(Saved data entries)
[Start of Attachment]

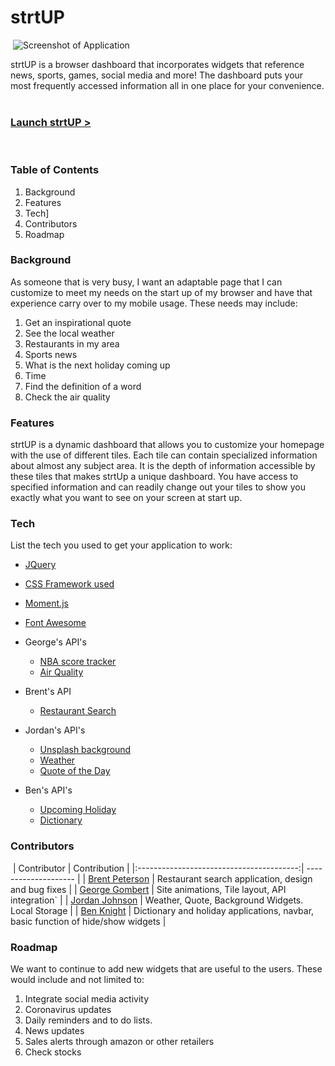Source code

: # strtUP
​
![Screenshot of Application](https://via.placeholder.com/680x340/999999/efefef/?text=Screenshot)

strtUP is a browser dashboard that incorporates widgets that reference news, sports, games, social media and more! The dashboard puts your most frequently accessed information all in one place for your convenience.
​
### [Launch strtUP >](https://brentp24.github.io/strtUP/)
​
### Table of Contents
1.  Background
2.  Features
3.  Tech]
4.  Contributors
5.  Roadmap
​
### Background
As someone that is very busy, I want an adaptable page that I can customize to meet my needs on the start up of my browser and have that experience carry over to my mobile usage. These needs may include:  
1. Get an inspirational quote
2. See the local weather
3. Restaurants in my area
4. Sports news
5. What is the next holiday coming up
6. Time
7. Find the definition of a word
8. Check the air quality


### Features
strtUP is a dynamic dashboard that allows you to customize your homepage with the use of different tiles. Each tile can contain specialized information about almost any subject area. It is the depth of information accessible by these tiles that makes strtUp a unique dashboard. You have access to  specified information and can readily change out your tiles to show you exactly what you want to see on your screen at start up.
​
### Tech
List the tech you used to get your application to work:
​
- [JQuery](https://jquery.com/)
- [CSS Framework used](https://bulma.io/documentation/)
- [Moment.js](https://momentjs.com/)
- [Font Awesome](https://fontawesome.com/)


- George's API's
  - [NBA score tracker](https://www.balldontlie.io/#introduction)
  - [Air Quality](https://openaq.org/v1%20api#/?_k=zdyz6x)
- Brent's API
  - [Restaurant Search](https://developers.zomato.com/api)
- Jordan's API's
  - [Unsplash background](https://unsplash.com/developers)
  - [Weather](https://openweathermap.org/api)
  - [Quote of the Day](https://favqs.com/api)
- Ben's API's 
  - [Upcoming Holiday](https://holidayapi.com/)
  - [Dictionary​](https://www.dictionaryapi.com/)
  
### Contributors
​
| Contributor                              | Contribution         |
|:----------------------------------------:| -------------------- | 
| [Brent Peterson](https://github.com/brentp24) | Restaurant search application, design and bug fixes |
| [George Gombert](https://github.com/georgegombert)  | Site animations, Tile layout, API integration`   |
| [Jordan Johnson](https://github.com/JINJ95) | Weather, Quote, Background Widgets. Local Storage    |
| [Ben Knight](https://github.com/BenBKnight) | Dictionary and holiday applications, navbar, basic function of hide/show widgets    |
​
### Roadmap 
We want to continue to add new widgets that are useful to the users. These would include and not limited to: 
1.  Integrate social media activity
2.  Coronavirus updates
3.  Daily reminders and to do lists. 
4.  News updates
5.  Sales alerts through amazon or other retailers
6.  Check stocks
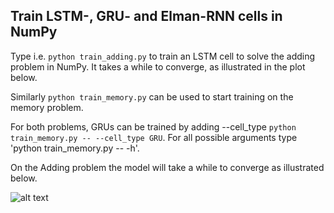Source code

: Train LSTM-, GRU- and Elman-RNN cells in NumPy
----------------------------------------------

Type i.e. ```python train_adding.py``` to train an LSTM cell to solve the adding problem in NumPy. It takes a while to converge,
as illustrated in the plot below.

Similarly ```python train_memory.py``` can be used to start training
on the memory problem. 

For both problems, GRUs can be trained by adding --cell_type
```python train_memory.py -- --cell_type GRU```.
For all possible arguments type 'python train_memory.py -- -h'. 

On the Adding problem the model will take a while to converge
as illustrated below.

![alt text](loss_adding_lstm.png "LSTM-Adding")
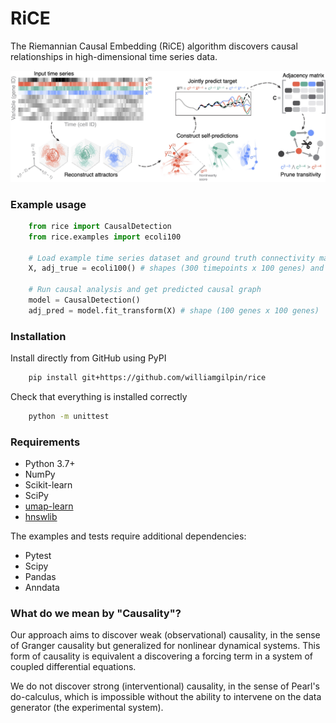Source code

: # RiCE

The Riemannian Causal Embedding (RiCE) algorithm discovers causal relationships in high-dimensional time series data.

![Overview of method](rice/data/fig_schematic.jpg)

### Example usage

```python
    from rice import CausalDetection
    from rice.examples import ecoli100

    # Load example time series dataset and ground truth connectivity matrix
    X, adj_true = ecoli100() # shapes (300 timepoints x 100 genes) and (100 genes x 100 genes)

    # Run causal analysis and get predicted causal graph
    model = CausalDetection()
    adj_pred = model.fit_transform(X) # shape (100 genes x 100 genes)
```


### Installation

Install directly from GitHub using PyPI

```bash
    pip install git+https://github.com/williamgilpin/rice
```

Check that everything is installed correctly

```bash
    python -m unittest
```


### Requirements

+ Python 3.7+
+ NumPy
+ Scikit-learn
+ SciPy
+ [umap-learn](https://umap-learn.readthedocs.io/en/latest/)
+ [hnswlib](https://github.com/nmslib/hnswlib)

The examples and tests require additional dependencies:

+ Pytest
+ Scipy
+ Pandas
+ Anndata


### What do we mean by "Causality"?

Our approach aims to discover weak (observational) causality, in the sense of Granger causality but generalized for nonlinear dynamical systems. This form of causality is equivalent a discovering a forcing term in a system of coupled differential equations.

We do not discover strong (interventional) causality, in the sense of Pearl's do-calculus, which is impossible without the ability to intervene on the data generator (the experimental system).
<!-- 
### References -->








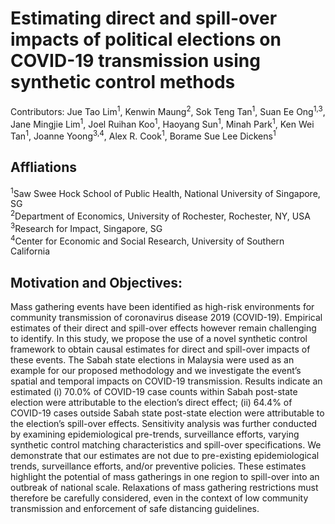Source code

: # Estimating direct and spill-over impacts of political elections on COVID-19 transmission using synthetic control methods
Contributors: Jue Tao Lim<sup>1</sup>, Kenwin Maung<sup>2</sup>, Sok Teng Tan<sup>1</sup>, Suan Ee Ong<sup>1,3</sup>, Jane Mingjie Lim<sup>1</sup>, Joel Ruihan Koo<sup>1</sup>, Haoyang Sun<sup>1</sup>, Minah Park<sup>1</sup>, Ken Wei Tan<sup>1</sup>, Joanne Yoong<sup>3,4</sup>, Alex R. Cook<sup>1</sup>, Borame Sue Lee Dickens<sup>1</sup>

## Affliations
<sup>1</sup>Saw Swee Hock School of Public Health, National University of Singapore, SG<br/>
<sup>2</sup>Department of Economics, University of Rochester, Rochester, NY, USA<br/>
<sup>3</sup>Research for Impact, Singapore, SG<br/>
<sup>4</sup>Center for Economic and Social Research, University of Southern California

## Motivation and Objectives:
Mass gathering events have been identified as high-risk environments for community transmission of coronavirus disease 2019 (COVID-19). Empirical estimates of their direct and spill-over effects however remain challenging to identify. In this study, we propose the use of a novel synthetic control framework to obtain causal estimates for direct and spill-over impacts of these events. The Sabah state elections in Malaysia were used as an example for our proposed methodology and we investigate the event’s spatial and temporal impacts on COVID-19 transmission.  Results indicate an estimated (i) 70.0% of COVID-19 case counts within Sabah post-state election were attributable to the election’s direct effect; (ii) 64.4% of COVID-19 cases outside Sabah state post-state election were attributable to the election’s spill-over effects. Sensitivity analysis was further conducted by examining epidemiological pre-trends, surveillance efforts, varying synthetic control matching characteristics and spill-over specifications. We demonstrate that our estimates are not due to pre-existing epidemiological trends, surveillance efforts, and/or preventive policies. These estimates highlight the potential of mass gatherings in one region to spill-over into an outbreak of national scale. Relaxations of mass gathering restrictions must therefore be carefully considered, even in the context of low community transmission and enforcement of safe distancing guidelines.

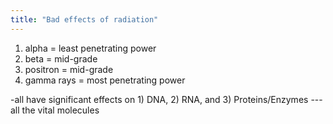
 ```yaml
---
title: "Bad effects of radiation"
---
```

1) alpha = least penetrating power
2) beta = mid-grade
3) positron = mid-grade
4) gamma rays = most penetrating power

-all have significant effects on 1) DNA, 2) RNA, and 3) Proteins/Enzymes --- all the vital molecules


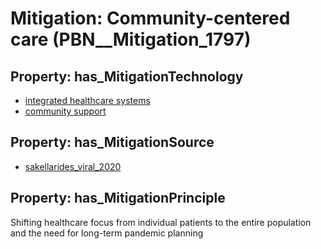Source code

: # Mitigation: __Community-centered care__ (PBN__Mitigation_1797)

## Property: has_MitigationTechnology

* [integrated healthcare systems](../Technology/PBN__Technology_4074)
* [community support](../Technology/PBN__Technology_4075)

## Property: has_MitigationSource

* [sakellarides_viral_2020](../Article/PBN__Article_183)

## Property: has_MitigationPrinciple

Shifting healthcare focus from individual patients to the entire population and the need for long-term pandemic planning

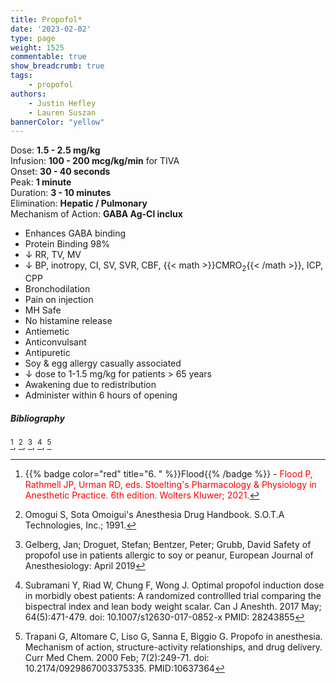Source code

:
 ```yaml
---
title: Propofol*
date: '2023-02-02'
type: page
weight: 1525
commentable: true
show_breadcrumb: true
tags: 
    - propofol
authors: 
    - Justin Hefley
    - Lauren Suszan
bannerColor: "yellow"
---
```


Dose: **1.5 - 2.5 mg/kg**  
Infusion: **100 - 200 mcg/kg/min** for TIVA  
Onset: **30 - 40 seconds**  
Peak: **1 minute**  
Duration: **3 - 10 minutes**  
Elimination: **Hepatic / Pulmonary**  
Mechanism of Action: **GABA Ag-Cl inclux**  


- Enhances GABA binding
- Protein Binding 98%
- ↓ RR, TV, MV
- ↓ BP, inotropy, CI, SV, SVR, CBF, {{< math >}}CMRO$_2${{< /math >}}, ICP, CPP
- Bronchodilation
- Pain on injection
- MH Safe
- No histamine release
- Antiemetic
- Anticonvulsant
- Antipuretic
- Soy & egg allergy casually associated
- ↓ dose to 1-1.5 mg/kg for patients > 65 years
- Awakening due to redistribution
- Administer within 6 hours of opening


##### Bibliography
[^6], [^15], [^16], [^17], [^18]



[^1]: {{% badge color="blue" title="1. " %}}Barash{{% /badge %}}<span style="color:blue"> - Barash PG, Cullen BF, Stoelting RK, Cahalan MK, Stock MC, Ortega R, Sharar SR, Holt NF, eds. Clinical Anesthesia. 8th edition. Wolters Kluwer; 2017.</span>  
[^2]: {{% badge color="purple" title="2. " %}}Chestnut{{% /badge %}}<span style="color:purple"> - Chestnut DH, Wong CA, Tsen LC, Ngan Kee WD, Beilin Y, Mhyre JM, Bateman BT, eds. 6th edition. Elsevier; 2020.</span>  
[^3]: {{% badge color="pink" title="3. " %}}Cote{{% /badge %}} - <span style="color:pink">Coté CJ, Lerman J, Anderson BJ. Coté and Lerman's A Practice of Anesthesia for Infants and Children. 6th edition. Elsevier; 2018.</span>  
[^4]: {{% badge color="brown" title="4. " %}}Ehrenwerth{{% /badge %}} - <span style="color:brown">Ehrenwerth J, Eisenkraft J, Berry J, eds. Anesthesia Equipment: Principles and Applications. 3rd edition. Elsevier; 2020.</span>  
[^5]: {{% badge color="green" title="5. " %}}Farag{{% /badge %}} - <span style="color:green">Farag E, Mounir-Soliman L, Brown DL. Brown's Atlas of Regional Anesthesia. 6th edition. Elsevier; 2020.</span>  
[^6]: {{% badge color="red" title="6. " %}}Flood{{% /badge %}} - <span style="color:red">Flood P, Rathmell JP, Urman RD, eds. Stoelting's Pharmacology & Physiology in Anesthetic Practice. 6th edition. Wolters Kluwer; 2021.</span>  
[^7]: {{% badge color="grey" title="7. " %}}Foster{{% /badge %}} - <span style="color:grey">Foster SD, Callahan MF, eds. A Professional Study and Resource Guide for the CRNA. 2nd edition. American Association of Nurse Anesthetists; 2011.</span>  
[^8]: {{% badge color="orange" title="8. " %}}Gropper{{% /badge %}} - <span style="color:orange">Gropper MA, Cohen NH, Eriksson LI, Fleisher LA, Leslie K, Wiener-Kronish JP, eds. Miller's Anesthesia (Vols. 1-2). 9th edition. Elsevier; 2019.</span>  
[^9]: {{% badge color="indigo" title="9. " %}}Rosenblatt{{% /badge %}} - <span style="color:indigo">Rosenblatt WH, Popescu WM. Master Techniques in Upper and Lower Airway Management. Wolters Kluwer (LWW); 2015.</span>  
[^10]: {{% badge color="teal" title="10. " %}}Hall{{% /badge %}} - <span style="color:teal">Hall JE, Hall ME. Guyton and Hall Textbook of Medical Physiology. 14th edition. Elsevier; 2020.</span>  
[^11]: {{% badge color="maroon" title="11. " %}}Hines{{% /badge %}} - <span style="color:maroon">Hines RL, Jones SB, eds. Stoelting's Anesthesia and Co-existing Disease. 8th edition. Elsevier; 2021.</span>  
[^12]: {{% badge color="aquamarine" title="12. " %}}Jaffe{{% /badge %}} - <span style="color:aquamarine">Jaffe RA, Schmiesing CA, Golianu B. Anesthesiologist's Manual of Surgical Procedures. 6th ed. Wolters Kluwer; 2020.</span>  
[^13]: {{% badge color="darkgreen" title="13. " %}}Nagelhout{{% /badge %}} - <span style="color:darkgreen">Nagelhout JJ, Elisha S, Heiner JS, eds. Nurse Anesthesia. 7th edition. Elsevier; 2020.</span>
[^15]: Omogui S, Sota Omoigui's Anesthesia Drug Handbook. S.O.T.A Technologies, Inc.; 1991.
[^16]: Gelberg, Jan; Droguet, Stefan; Bentzer, Peter; Grubb, David Safety of propofol use in patients allergic to soy or peanur, European Journal of Anesthesiology: April 2019
[^17]: Subramani Y, Riad W, Chung F, Wong J. Optimal propofol induction dose in morbidly obest patients: A randomized controllled trial comparing the bispectral index and lean body weight scalar. Can J Aneshth. 2017 May; 64(5):471-479. doi: 10.1007/s12630-017-0852-x PMID: 28243855
[^18]: Trapani G, Altomare C, Liso G, Sanna E, Biggio G. Propofo in anesthesia.  Mechanism of action, structure-activity relationships, and drug delivery. Curr Med Chem. 2000 Feb; 7(2):249-71. doi: 10.2174/0929867003375335. PMID:10637364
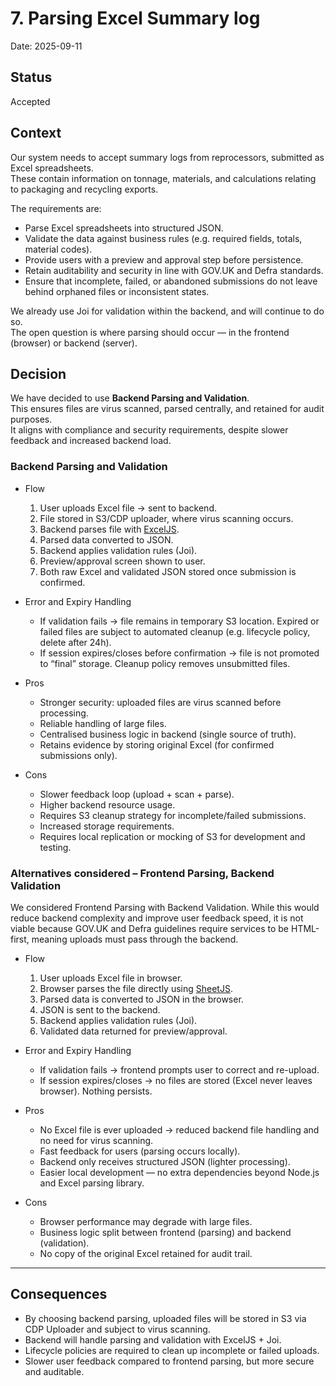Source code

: # 7. Parsing Excel Summary log

Date: 2025-09-11

## Status

Accepted

## Context

Our system needs to accept summary logs from reprocessors, submitted as Excel spreadsheets.  
These contain information on tonnage, materials, and calculations relating to packaging and recycling exports.

The requirements are:

- Parse Excel spreadsheets into structured JSON.
- Validate the data against business rules (e.g. required fields, totals, material codes).
- Provide users with a preview and approval step before persistence.
- Retain auditability and security in line with GOV.UK and Defra standards.
- Ensure that incomplete, failed, or abandoned submissions do not leave behind orphaned files or inconsistent states.

We already use Joi for validation within the backend, and will continue to do so.  
The open question is where parsing should occur — in the frontend (browser) or backend (server).

## Decision

We have decided to use **Backend Parsing and Validation**.  
This ensures files are virus scanned, parsed centrally, and retained for audit purposes.  
It aligns with compliance and security requirements, despite slower feedback and increased backend load.

### Backend Parsing and Validation

- Flow
  1. User uploads Excel file → sent to backend.
  2. File stored in S3/CDP uploader, where virus scanning occurs.
  3. Backend parses file with [ExcelJS](https://github.com/exceljs/exceljs).
  4. Parsed data converted to JSON.
  5. Backend applies validation rules (Joi).
  6. Preview/approval screen shown to user.
  7. Both raw Excel and validated JSON stored once submission is confirmed.

- Error and Expiry Handling
  - If validation fails → file remains in temporary S3 location. Expired or failed files are subject to automated cleanup (e.g. lifecycle policy, delete after 24h).
  - If session expires/closes before confirmation → file is not promoted to “final” storage. Cleanup policy removes unsubmitted files.

- Pros
  - Stronger security: uploaded files are virus scanned before processing.
  - Reliable handling of large files.
  - Centralised business logic in backend (single source of truth).
  - Retains evidence by storing original Excel (for confirmed submissions only).

- Cons
  - Slower feedback loop (upload + scan + parse).
  - Higher backend resource usage.
  - Requires S3 cleanup strategy for incomplete/failed submissions.
  - Increased storage requirements.
  - Requires local replication or mocking of S3 for development and testing.

### Alternatives considered – Frontend Parsing, Backend Validation

We considered Frontend Parsing with Backend Validation. While this would reduce backend complexity and improve user feedback speed, it is not viable because GOV.UK and Defra guidelines require services to be HTML-first, meaning uploads must pass through the backend.

- Flow
  1. User uploads Excel file in browser.
  2. Browser parses the file directly using [SheetJS](https://github.com/SheetJS/sheetjs).
  3. Parsed data is converted to JSON in the browser.
  4. JSON is sent to the backend.
  5. Backend applies validation rules (Joi).
  6. Validated data returned for preview/approval.

- Error and Expiry Handling
  - If validation fails → frontend prompts user to correct and re-upload.
  - If session expires/closes → no files are stored (Excel never leaves browser). Nothing persists.

- Pros
  - No Excel file is ever uploaded → reduced backend file handling and no need for virus scanning.
  - Fast feedback for users (parsing occurs locally).
  - Backend only receives structured JSON (lighter processing).
  - Easier local development — no extra dependencies beyond Node.js and Excel parsing library.

- Cons
  - Browser performance may degrade with large files.
  - Business logic split between frontend (parsing) and backend (validation).
  - No copy of the original Excel retained for audit trail.

---

## Consequences

- By choosing backend parsing, uploaded files will be stored in S3 via CDP Uploader and subject to virus scanning.
- Backend will handle parsing and validation with ExcelJS + Joi.
- Lifecycle policies are required to clean up incomplete or failed uploads.
- Slower user feedback compared to frontend parsing, but more secure and auditable.
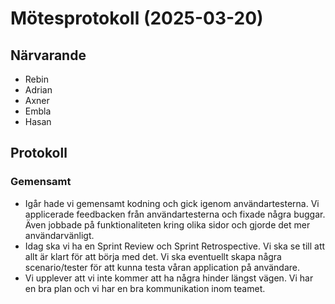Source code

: # Mötesprotokoll (2025-03-20)

## Närvarande

- Rebin
- Adrian
- Axner
- Embla
- Hasan

## Protokoll

### Gemensamt

- Igår hade vi gemensamt kodning och gick igenom användartesterna. Vi applicerade feedbacken från användartesterna och fixade några buggar. Även jobbade på funktionaliteten kring olika sidor och gjorde det mer användarvänligt.
- Idag ska vi ha en Sprint Review och Sprint Retrospective. Vi ska se till att allt är klart för att börja med det. Vi ska eventuellt skapa några scenario/tester för att kunna testa våran application på användare.
- Vi upplever att vi inte kommer att ha några hinder längst vägen. Vi har en bra plan och vi har en bra kommunikation inom teamet.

[End of Attachment]

■ **Directions for this task**
For the entries shown above, give the number of lines that include the word "GABA", without any other text.

■ **Response to this exercise**
2